* Page text:
--------------------

In Himma Merchants Ltd. V. Alhaji Inuwa Aliyu, (1994) 6 SCNJ (Pt.1) 87 (1994) 5 NWLR (Pt. 347) 657, this court in a similar situation held as follows per Onu, JSC:

“…..Where therefore there is no evidence whatsoever, as in the instant case, that the claim of interest is founded upon any rationale e.g. mercantile custom or trade usage known to the parties the claim of interest for 20% per month from July, 1988, which anti-dates the judgment passed on 27th October, 1989 by the trial court is without foundation and ought to have been disallowed by the court below.”

See also; Union Bank of Nigeria Ltd. Vs Prof. A. O. Ozigi (1994) 3 NWLR (Pt.333) 385 (1994) 3 SCNJ 42 at 56.

It is note-worthy that in this case, the Cross Respondent claimed prejudgment interest and same was awarded in reduction.

It has been held in effect “that in purely commercial transactions a party who holds on to the money of another and keeps it for a long time without any justification and thus deprives that other of the use of funds for the period should be liable to pay compensation by way of interests.” See; Nigerian General Superintendence Co. Ltd. Vs Nigeria Ports Authority (1990) 1 NWLR (Pt.129) 71, Adeyemi V. Lan & Baker (Nig.) Ltd (2000) 7 NWLR (Pt.653) 33.

However even where interest is not claimed in the Writ of Summons, the Court is entitled, in appropriate cases, to award interest in the form of consequential order. See; N.G.S.O. Ltd V. N.P.A. (supra) Ferrero & Co. Ltd. V. Henkel (Nig) Ltd. (2011) 8 SCM1 at 11.”

In the instant case, it is clear that Cross Respondent merely claimed the pre-judgment interest upon expiry of the contract and the facility was due for repayment, yet it failed to plead specifically and adduce credible evidence to establish such claim. In my view, the Plaintiff/Cross Respondent was therefore not entitled to any prejudgment interest as awarded by the court below. Exhibits T1, T2 and W does not envisage or contemplate that the same interest being paid on the facilities will continue after the expiry dates, until judgment. Parties are bound by the contract they voluntarily entered into and cannot act outside the terms and conditions contained in the said contract. In the same vein, neither of the parties to a contract can alter nor read into a written agreement a term which is not embodied in it. The cross Respondent failed to prove its entitlement to the prejudgment interest claimed hence it was not entitled to it as awarded. The court below was therefore in error in awarding the simple interest on the facilities from the date cause of action arose. All that the Cross Respondent was entitled to was the post-judgment interest, which was guided by the appropriate trial court (Civil Procedure) Rules. The Cross Respondent did not plead any damages as a result of breach of contract.

In the circumstance, the cross appeal succeeds and it is hereby allowed. The award of interest pre-judgment interest in the name of damages, by the court below is set aside, not having been specifically pleaded and proved by the cross Respondent. Even though costs follow events,there shall be no order on costs.

--------------------

* Supplied material:
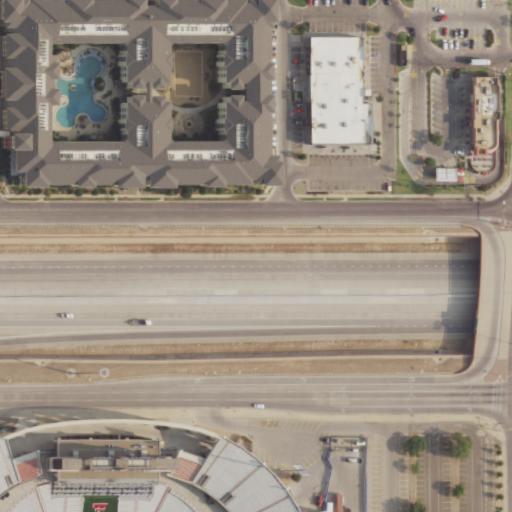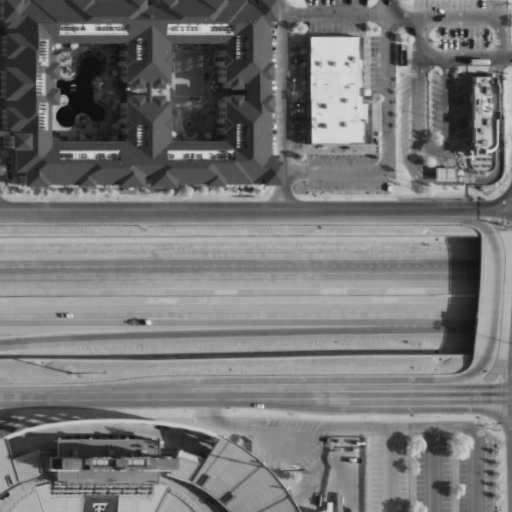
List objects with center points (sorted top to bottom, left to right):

--------------------

* Requirements:
a – Translate this sentence from the judgment into Spanish: "Parties are bound by the contract they voluntarily entered into and cannot act outside the terms and conditions contained in the said contract."
b – Write out the passage of the judgment starting at "See also; Union" and ending at "NWLR (Pt.653) 33.", substituting "business dealings" for "commercial transactions".
The data above are separate material from the judgment.

* Written responses:
a – Las partes están obligadas por el contrato que celebraron voluntariamente y no pueden actuar fuera de los términos y condiciones contenidos en dicho contrato.

b –
See also; Union Bank of Nigeria Ltd. Vs Prof. A. O. Ozigi (1994) 3 NWLR (Pt.333) 385 (1994) 3 SCNJ 42 at 56.

It is note-worthy that in this case, the Cross Respondent claimed prejudgment interest and same was awarded in reduction.

It has been held in effect “that in purely business dealings a party who holds on to the money of another and keeps it for a long time without any justification and thus deprives that other of the use of funds for the period should be liable to pay compensation by way of interests.” See; Nigerian General Superintendence Co. Ltd. Vs Nigeria Ports Authority (1990) 1 NWLR (Pt.129) 71, Adeyemi V. Lan & Baker (Nig.) Ltd (2000) 7 NWLR (Pt.653) 33.